• The task: Reproduce the part of the SAR remote sensing flashcards that opens with the words containing "Advantages of imaging" and closes with "content, biomass, ice)".
>> START Selected extract
Lecture 7: SAR remote sensing Flashcards
(11 cards)
RADAR
= Radio Detection And Ranging
→ based on microwaves having a centimetre- to metre-scale wavelength
Imaging RADAR
= radar technique used to create a 2D image from the measurement of echoes coming from emitted radar pulses (→ active imaging sensor technique)
2 dimensions:
➢ Range direction (cross-path)
➢ Azimuth direction (along path)
What is measured:
➢ Echo (« strength » of the returned signal)
➢ Time between pulse and echo
Spatial resolution in range:
➢ as a function of the width of the pulse
Range as a function of time:
t = 2d/c → d = c t / 2
Spatial resolution in azimuth:
➢ = width of the illumination pattern
➢ Determined by angular width of the beam and slant-range distance
➢ Ra = slant range × wavelength / antenna length
Range resolution
= Ability to separate two closely spaced objects in range
As a function of the pulse width used
Range resolution ≃ half of the pulse width
Synthetic Aperture Radar
In Real Aperture Radar (RAR), a high azimuth resolution would require a non-realistic antenna length → Synthetic Aperture Radar
→ Taking advantage that scatterers (objects at the ground surface) remain within the real-aperture radar beam for many radar pulses.
SAR sensor = sensor having a side looking angle, which uses the motion of the radar antenna over a target region to provide a 2D image with a finer spatial resolution than a beam-scanning radar.
Advantages of imaging radar
✓ All weather capability
✓ Can operate day and night
✓ Sensitivity to surface roughness
✓ Sensitivity to dielectric properties (water content, biomass, ice)
>> END Selected extract
>> START Data rows
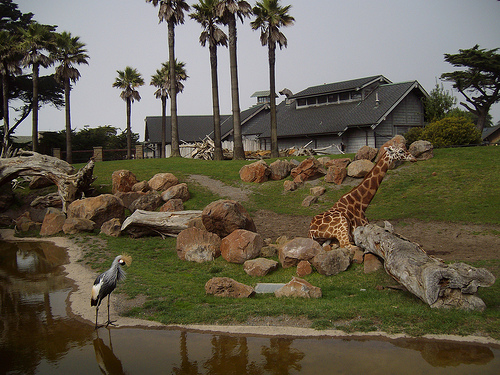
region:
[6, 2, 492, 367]
Would appear to be a zoo.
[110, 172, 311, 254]
Many rocks here.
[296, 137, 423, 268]
A giraffe takes it easy.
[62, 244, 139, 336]
Exotic birds preens itself.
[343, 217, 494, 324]
A lot of logs in the scene.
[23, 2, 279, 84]
Overcast sky makes it look cool.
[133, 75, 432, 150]
Building in the background.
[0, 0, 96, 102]
Aplm trees indicate a tropical climate.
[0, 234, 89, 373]
Muddy brown water.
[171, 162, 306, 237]
Looks like a well worn trail.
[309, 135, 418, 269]
giraffe is sitting down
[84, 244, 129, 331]
a bird near the water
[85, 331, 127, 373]
the bird's reflection in the water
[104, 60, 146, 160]
tall palm tree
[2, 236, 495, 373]
the water is brown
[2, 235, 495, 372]
the water looks dirty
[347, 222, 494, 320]
a large brown log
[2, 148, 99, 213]
a large brown log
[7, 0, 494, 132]
the sky is blue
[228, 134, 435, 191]
a row of orange and brown boulders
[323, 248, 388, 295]
part of some grass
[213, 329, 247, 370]
part of a water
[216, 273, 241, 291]
part of a stone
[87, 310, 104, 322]
part of some legs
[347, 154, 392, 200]
neck of a giraffe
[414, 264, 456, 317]
part of a log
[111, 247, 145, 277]
part of a head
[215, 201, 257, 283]
part of a rock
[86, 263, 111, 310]
chest of a bird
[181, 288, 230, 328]
part of a grass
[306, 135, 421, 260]
Giraffe laying down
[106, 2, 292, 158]
Tall palm trees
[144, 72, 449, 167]
Maintenance building with a dark grey roof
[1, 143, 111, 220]
Big rotten downed tree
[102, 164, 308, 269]
Boulders and an old tree limp in a grassy field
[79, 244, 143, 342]
Tall black, white, and grey bird wading on the waters edge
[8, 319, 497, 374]
Brown water along a shore line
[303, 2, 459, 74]
Grey sky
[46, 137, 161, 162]
Fence with large stone posts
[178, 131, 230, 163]
Chaotic log pile next to a tree trunk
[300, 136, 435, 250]
giraffe next to a log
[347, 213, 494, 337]
large log on ground next to giraffe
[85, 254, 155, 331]
bird standing on the edge of the water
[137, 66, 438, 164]
building on the top of the hill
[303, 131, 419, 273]
giraffe next to sandy pathway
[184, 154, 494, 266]
sandy pathway on the grass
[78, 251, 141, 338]
bird walking out of the water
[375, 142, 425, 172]
giraffes head pointing right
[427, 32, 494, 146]
larger tree to the right of the building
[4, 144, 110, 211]
large log to the left of the picture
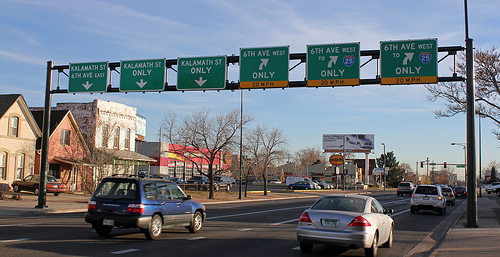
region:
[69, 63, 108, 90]
sign is green and white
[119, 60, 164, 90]
sign background is green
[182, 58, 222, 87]
the text is white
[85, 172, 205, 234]
suv driving on road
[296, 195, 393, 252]
car driving on street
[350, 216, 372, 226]
rear light is red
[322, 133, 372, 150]
billboard with a car on it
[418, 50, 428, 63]
red white and blue symbol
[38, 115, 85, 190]
house is painted red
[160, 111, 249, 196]
no leaves on tree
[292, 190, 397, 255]
light gray car driving on street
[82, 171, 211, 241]
blue and gray car driving on street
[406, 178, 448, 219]
white car driving on street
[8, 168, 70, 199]
car parked in driveway near street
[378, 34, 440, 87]
rectangular green white and yellow traffic sign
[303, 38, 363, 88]
rectangular green white and yellow traffic sign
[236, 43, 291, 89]
rectangular green white and yellow traffic sign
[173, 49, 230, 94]
green and white traffic sign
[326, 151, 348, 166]
oval yellow sign near street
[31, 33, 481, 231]
metal poles holding up many rectangular signs over road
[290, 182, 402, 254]
this is a car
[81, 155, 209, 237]
this is a car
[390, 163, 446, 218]
this is a car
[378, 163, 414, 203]
this is a car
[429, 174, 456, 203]
this is a car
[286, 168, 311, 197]
this is a car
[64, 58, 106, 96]
this is a sign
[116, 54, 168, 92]
this is a sign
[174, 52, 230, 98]
this is a sign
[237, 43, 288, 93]
this is a sign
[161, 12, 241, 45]
this is the sky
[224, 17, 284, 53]
the sky bis blue in color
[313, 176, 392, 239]
this is a car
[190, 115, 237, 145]
this is a tree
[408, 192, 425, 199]
the car is white in color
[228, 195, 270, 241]
this is the road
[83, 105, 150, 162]
this is a building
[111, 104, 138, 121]
this is the wall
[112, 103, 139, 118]
the wall is white in color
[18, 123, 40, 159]
the wall is brown in color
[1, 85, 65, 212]
A red car is parked in the driveway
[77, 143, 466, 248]
Several vehicles are driving down the road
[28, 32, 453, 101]
The sign denotes street directions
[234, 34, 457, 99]
The right lanes are for 6th ave west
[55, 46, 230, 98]
The left lanes are for Kalamath st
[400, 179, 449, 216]
This vehicle's brake lights are on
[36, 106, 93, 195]
The front of a peach colored house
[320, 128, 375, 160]
There is a billboard with a car on it in the background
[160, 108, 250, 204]
The tree doesn't have any leaves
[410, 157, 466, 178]
The traffic light is red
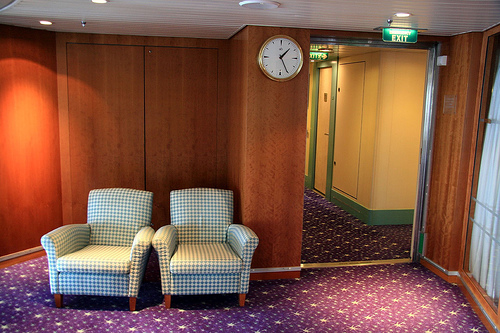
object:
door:
[431, 21, 500, 333]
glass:
[467, 34, 498, 304]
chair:
[41, 187, 156, 311]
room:
[1, 1, 499, 332]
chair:
[151, 187, 260, 308]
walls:
[0, 24, 482, 283]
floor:
[0, 186, 488, 332]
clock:
[257, 34, 305, 83]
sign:
[381, 28, 417, 44]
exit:
[392, 35, 408, 42]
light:
[0, 57, 59, 241]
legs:
[54, 294, 66, 307]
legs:
[164, 294, 174, 308]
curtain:
[467, 63, 499, 300]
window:
[458, 21, 500, 332]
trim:
[258, 34, 304, 82]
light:
[39, 19, 52, 26]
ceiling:
[1, 0, 498, 41]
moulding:
[312, 37, 439, 265]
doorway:
[302, 33, 429, 270]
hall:
[303, 42, 432, 263]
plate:
[442, 95, 458, 112]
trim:
[301, 258, 413, 269]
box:
[436, 56, 448, 66]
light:
[93, 0, 109, 5]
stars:
[295, 312, 302, 315]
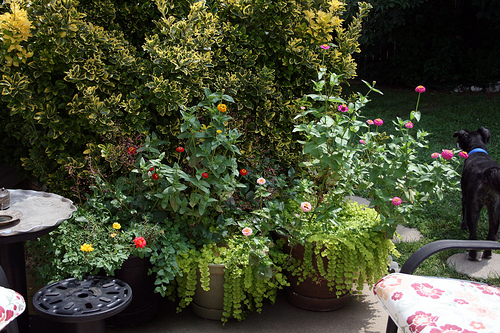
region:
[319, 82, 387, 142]
pink flowers on bush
>> END Data rows
• Written solution:
Advantages of imaging radar
✓ All weather capability
✓ Can operate day and night
✓ Sensitivity to surface roughness
✓ Sensitivity to dielectric properties (water content, biomass, ice)